Christoph Mangold war anders. Er war ein Kollege, der diesen Menschen zuhörte und ihre Probleme einfühlsam, aber auch mit der gebotenen Distanz beschrieb. Das Schicksal des selbsternannten Wissenschaftlers vor dem Mietgericht zum Beispiel oder die Frau, die mitsamt ihrer Katze Opfer parapsychologischer Vorgänge wurde. Die entsprechenden Rubriken, die er in der «Basler Zeitung» betreute, hiessen «Menschen stossen auf Unverständnis» oder «Fremde in Basel – Basler in der Fremde».
Jenseits der Schickimicki-Welt
In einem Interview mit der «Aargauer Zeitung» sagte Mangold einmal: «Es hatte sich in meiner journalistischen Arbeit auf der Redaktion eingebürgert, dass ich jener bin, der die Geschichten über Nicht-Schickimicki-Leute schreibt. Also nicht über Glanz und Gloria.»
Mangold schrieb über das Jubiläum der Union Schweizerischer Kehlkopflosen-Vereinigungen, über die Generalversammlung der Schweizerischen Vereinigung der Gelähmten, über den 100. Geburtstag des Chors der Eisenbahner-Sängervereinigung Basel und Jahr für Jahr über die Basler Kundenweihnacht, wie die Weihnachtsfeier des CVJM für randständige Menschen und solche ohne Familienanschluss genannt wird.
Er beschrieb diese Anlässe, die nicht zuoberst auf der politischen, kulturellen und gesellschaftlichen Traktandenliste standen, so, als ob sie es doch wären: nämlich Interesse erweckend. Es gibt in der Basler Medienlandschaft niemanden, der in diese Fussstapfen getreten ist.
Romanautor und Lyriker
Christoph Mangold, der vor seiner Zeit auf der Redaktion der «Basler Zeitung» für die «Nationalzeitung» schrieb, hat auch als Autor von Romanen und Erzählungen sowie als Lyriker seine Spuren hinterlassen. Sein Erstlingswerk «Manöver. Ein kleiner Roman» ist 1962 beim renommierten deutschen Rowolth-Verlag erschienen, der damals kaum Schweizer Autoren im Programm hatte.
Mangold, der zuletzt in Basel und Kroatien lebte und Mitglied in der Partei der Arbeit war, bleibt aber auch als auffällige Erscheinung in Erinnerung. Einer, der praktisch das ganze Jahr hindurch im Rhein schwimmen ging. Und den man mit seinem unverwechselbaren Bart in der Stadt, stets aufrecht auf seinem alten Velo sitzend und das ganz normale Stadtleben beobachtend, immer wieder begegnete.

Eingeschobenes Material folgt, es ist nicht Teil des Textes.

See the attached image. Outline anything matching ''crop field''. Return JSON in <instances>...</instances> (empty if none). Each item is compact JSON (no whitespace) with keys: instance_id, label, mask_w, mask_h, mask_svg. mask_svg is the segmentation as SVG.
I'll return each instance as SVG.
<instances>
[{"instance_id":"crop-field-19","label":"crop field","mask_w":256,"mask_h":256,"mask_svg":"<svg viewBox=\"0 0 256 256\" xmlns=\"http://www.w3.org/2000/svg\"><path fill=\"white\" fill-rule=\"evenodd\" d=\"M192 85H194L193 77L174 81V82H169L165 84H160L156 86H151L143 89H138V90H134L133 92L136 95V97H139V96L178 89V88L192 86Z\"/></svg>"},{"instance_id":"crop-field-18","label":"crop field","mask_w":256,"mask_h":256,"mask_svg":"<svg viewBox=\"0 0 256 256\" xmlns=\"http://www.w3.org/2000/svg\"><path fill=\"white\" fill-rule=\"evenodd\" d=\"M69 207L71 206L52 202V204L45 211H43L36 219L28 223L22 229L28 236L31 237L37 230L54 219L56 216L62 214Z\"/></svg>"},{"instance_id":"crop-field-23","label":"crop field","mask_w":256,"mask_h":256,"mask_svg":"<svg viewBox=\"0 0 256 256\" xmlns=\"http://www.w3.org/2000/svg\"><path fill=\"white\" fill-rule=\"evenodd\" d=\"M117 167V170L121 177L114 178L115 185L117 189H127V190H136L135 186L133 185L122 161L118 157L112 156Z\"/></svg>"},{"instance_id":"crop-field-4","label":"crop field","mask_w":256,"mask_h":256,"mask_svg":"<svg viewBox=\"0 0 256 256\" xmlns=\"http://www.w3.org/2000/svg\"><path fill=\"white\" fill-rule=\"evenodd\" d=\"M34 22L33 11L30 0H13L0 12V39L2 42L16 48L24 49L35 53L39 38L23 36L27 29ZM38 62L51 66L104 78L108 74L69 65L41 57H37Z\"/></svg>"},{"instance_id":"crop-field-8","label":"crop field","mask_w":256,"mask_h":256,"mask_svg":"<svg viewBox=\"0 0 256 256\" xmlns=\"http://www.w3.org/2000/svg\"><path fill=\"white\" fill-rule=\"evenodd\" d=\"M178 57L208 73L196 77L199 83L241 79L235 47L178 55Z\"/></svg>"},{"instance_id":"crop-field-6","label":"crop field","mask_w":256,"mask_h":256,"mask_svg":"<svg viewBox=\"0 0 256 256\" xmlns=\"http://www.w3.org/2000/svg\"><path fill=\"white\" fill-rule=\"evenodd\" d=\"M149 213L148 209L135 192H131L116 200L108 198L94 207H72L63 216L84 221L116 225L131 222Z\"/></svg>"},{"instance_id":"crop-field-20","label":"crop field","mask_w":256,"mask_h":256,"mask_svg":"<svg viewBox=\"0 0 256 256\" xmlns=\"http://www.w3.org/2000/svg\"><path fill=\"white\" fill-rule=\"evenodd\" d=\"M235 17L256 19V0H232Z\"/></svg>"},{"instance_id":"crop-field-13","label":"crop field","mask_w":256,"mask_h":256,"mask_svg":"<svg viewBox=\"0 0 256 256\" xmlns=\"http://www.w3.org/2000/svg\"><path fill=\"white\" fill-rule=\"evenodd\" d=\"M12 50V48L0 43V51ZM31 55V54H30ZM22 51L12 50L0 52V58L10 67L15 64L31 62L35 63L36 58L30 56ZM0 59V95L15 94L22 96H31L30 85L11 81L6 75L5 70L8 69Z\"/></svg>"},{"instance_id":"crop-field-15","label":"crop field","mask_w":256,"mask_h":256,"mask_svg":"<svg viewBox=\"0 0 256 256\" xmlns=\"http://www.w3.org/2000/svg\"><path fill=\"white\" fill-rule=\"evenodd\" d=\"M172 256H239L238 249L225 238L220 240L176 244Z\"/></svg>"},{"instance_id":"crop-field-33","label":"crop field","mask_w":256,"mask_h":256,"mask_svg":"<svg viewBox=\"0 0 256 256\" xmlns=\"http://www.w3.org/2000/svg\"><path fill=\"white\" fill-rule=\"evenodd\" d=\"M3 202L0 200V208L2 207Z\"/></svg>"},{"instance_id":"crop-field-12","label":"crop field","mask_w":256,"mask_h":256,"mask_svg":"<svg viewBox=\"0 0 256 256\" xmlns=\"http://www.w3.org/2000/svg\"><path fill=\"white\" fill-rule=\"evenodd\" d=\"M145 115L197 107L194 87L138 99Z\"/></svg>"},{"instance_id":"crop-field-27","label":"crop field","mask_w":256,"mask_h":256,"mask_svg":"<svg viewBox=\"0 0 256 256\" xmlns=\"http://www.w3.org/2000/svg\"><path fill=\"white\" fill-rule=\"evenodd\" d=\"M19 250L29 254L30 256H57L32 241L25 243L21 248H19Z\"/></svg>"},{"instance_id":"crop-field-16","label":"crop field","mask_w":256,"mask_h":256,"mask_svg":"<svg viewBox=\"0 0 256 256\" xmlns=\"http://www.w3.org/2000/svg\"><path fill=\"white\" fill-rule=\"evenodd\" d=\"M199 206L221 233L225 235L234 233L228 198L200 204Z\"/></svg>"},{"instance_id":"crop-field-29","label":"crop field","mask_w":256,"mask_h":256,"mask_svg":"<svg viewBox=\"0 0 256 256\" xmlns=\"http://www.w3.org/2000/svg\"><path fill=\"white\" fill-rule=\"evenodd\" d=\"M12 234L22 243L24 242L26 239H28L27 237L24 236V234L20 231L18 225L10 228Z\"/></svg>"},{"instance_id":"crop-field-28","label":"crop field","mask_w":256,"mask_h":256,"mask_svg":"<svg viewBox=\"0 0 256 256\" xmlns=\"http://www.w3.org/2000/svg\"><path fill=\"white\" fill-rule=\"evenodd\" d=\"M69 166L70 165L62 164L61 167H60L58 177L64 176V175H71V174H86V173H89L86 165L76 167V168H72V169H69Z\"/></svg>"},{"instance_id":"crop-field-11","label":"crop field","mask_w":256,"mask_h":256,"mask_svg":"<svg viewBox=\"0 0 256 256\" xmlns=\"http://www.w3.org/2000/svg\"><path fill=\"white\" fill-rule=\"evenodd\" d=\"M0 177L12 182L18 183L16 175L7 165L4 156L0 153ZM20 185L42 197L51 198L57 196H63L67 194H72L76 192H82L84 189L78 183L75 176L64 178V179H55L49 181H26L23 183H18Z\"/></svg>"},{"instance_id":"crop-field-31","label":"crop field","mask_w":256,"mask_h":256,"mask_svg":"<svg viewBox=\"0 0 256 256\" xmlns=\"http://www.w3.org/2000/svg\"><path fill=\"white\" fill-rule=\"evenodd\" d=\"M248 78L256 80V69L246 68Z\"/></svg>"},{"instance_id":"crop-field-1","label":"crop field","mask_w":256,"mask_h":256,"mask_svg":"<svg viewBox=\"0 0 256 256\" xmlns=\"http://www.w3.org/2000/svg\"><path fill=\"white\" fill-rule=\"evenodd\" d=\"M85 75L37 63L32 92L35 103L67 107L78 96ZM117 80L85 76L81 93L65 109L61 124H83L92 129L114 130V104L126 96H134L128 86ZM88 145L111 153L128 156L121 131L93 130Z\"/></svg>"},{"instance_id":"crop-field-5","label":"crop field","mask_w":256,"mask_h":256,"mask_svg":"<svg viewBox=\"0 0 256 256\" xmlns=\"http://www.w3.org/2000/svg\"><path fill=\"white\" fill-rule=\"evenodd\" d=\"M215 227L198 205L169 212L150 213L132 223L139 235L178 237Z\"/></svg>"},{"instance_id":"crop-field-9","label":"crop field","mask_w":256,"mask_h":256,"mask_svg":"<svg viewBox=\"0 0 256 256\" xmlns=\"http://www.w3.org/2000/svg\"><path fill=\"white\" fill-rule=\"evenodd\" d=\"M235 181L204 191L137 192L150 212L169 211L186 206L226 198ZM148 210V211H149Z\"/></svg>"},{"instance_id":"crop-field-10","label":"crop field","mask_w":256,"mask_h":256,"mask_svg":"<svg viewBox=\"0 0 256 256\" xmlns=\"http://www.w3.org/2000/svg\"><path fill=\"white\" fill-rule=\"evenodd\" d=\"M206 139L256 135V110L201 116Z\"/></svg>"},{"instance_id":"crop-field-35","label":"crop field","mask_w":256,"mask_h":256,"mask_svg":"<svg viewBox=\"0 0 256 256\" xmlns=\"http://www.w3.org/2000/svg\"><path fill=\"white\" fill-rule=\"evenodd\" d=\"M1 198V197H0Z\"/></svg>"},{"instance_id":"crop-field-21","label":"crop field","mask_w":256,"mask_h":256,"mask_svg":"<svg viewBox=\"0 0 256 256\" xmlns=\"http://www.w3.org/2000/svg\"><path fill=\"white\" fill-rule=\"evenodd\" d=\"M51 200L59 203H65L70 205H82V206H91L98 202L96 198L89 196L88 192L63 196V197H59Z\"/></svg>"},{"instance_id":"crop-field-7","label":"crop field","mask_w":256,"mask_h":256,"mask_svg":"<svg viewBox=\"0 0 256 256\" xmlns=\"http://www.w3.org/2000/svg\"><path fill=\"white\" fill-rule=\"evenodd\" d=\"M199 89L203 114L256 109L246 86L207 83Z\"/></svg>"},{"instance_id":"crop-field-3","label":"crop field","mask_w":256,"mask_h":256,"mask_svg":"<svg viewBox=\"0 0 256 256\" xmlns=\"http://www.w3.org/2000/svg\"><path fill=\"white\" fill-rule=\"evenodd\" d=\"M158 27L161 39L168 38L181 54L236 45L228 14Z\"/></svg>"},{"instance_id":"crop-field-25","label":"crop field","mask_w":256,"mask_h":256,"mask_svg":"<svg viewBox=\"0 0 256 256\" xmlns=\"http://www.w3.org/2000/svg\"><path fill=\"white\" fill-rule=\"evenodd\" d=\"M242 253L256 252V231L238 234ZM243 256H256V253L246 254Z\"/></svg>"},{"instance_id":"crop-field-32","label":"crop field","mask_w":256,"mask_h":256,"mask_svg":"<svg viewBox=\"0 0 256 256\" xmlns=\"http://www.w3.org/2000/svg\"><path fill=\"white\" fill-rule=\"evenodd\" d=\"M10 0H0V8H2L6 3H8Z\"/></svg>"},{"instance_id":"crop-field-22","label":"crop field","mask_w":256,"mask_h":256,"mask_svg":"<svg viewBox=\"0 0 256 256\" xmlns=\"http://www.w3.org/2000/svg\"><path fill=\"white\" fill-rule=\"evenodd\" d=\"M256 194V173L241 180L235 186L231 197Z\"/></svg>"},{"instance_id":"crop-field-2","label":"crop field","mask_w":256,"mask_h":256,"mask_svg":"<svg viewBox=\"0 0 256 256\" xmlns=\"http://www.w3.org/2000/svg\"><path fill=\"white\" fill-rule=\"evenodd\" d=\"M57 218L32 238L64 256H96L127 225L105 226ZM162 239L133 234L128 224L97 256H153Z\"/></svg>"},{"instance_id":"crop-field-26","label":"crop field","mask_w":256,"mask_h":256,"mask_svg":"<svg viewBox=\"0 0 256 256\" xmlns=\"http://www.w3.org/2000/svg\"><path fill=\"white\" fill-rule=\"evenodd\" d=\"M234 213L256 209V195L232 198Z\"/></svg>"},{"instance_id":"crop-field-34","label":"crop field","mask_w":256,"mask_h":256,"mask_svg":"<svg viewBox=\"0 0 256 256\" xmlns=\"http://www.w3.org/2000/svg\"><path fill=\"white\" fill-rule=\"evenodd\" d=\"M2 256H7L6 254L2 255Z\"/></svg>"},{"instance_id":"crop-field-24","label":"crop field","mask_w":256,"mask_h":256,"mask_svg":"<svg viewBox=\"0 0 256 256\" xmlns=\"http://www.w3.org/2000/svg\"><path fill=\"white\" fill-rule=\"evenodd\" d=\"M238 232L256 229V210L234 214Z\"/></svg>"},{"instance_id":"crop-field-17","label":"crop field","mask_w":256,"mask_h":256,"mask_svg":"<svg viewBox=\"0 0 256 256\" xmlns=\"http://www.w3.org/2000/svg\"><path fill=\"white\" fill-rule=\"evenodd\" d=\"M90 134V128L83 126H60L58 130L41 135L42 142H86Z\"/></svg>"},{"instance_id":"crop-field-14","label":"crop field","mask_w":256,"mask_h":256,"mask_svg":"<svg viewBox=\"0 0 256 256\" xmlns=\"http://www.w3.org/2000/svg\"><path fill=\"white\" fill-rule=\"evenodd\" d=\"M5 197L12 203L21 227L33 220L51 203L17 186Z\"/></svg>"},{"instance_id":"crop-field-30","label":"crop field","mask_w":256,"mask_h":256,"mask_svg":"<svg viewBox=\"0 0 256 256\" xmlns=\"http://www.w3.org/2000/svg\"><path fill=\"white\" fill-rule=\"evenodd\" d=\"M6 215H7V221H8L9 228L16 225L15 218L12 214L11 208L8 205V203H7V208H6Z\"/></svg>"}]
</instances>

«Aufsteigen, weiterfahren …»
In der «Basler Zeitung» schrieb er vor fast 20 Jahren in einem Text mit dem Titel «Velostadt Basel»: «Und wünsche mir doch einzig, so bescheiden bin ich in dieser Stadt geworden: Einmal noch und wieder, vor meinem hiesigen Ableben, auf dem Zweirad, warum nicht gar freihändig, durch die Gerbergasse fahren, absteigen, einkaufen, aufsteigen zu dürfen, weiter, über den Rümelinsplatz, durch die Steinenvorstadt, absteigen, ins Kino gehen, Café trinken, aufsteigen, weiterfahren.»
Ich weiss nicht, ob er diesem Wunsch (allerdings, ohne es zu dürfen) noch nachgekommen ist. Christoph Mangold, der Chronist der Unverstandenen, der Menschen am Rand der Gesellschaft und Ereignisse, die nicht im politischen und gesellschaftlichen Rampenlicht stehen, der velofahrende Stadtbeobachter, ist in seinem 75. Lebensjahr gestorben.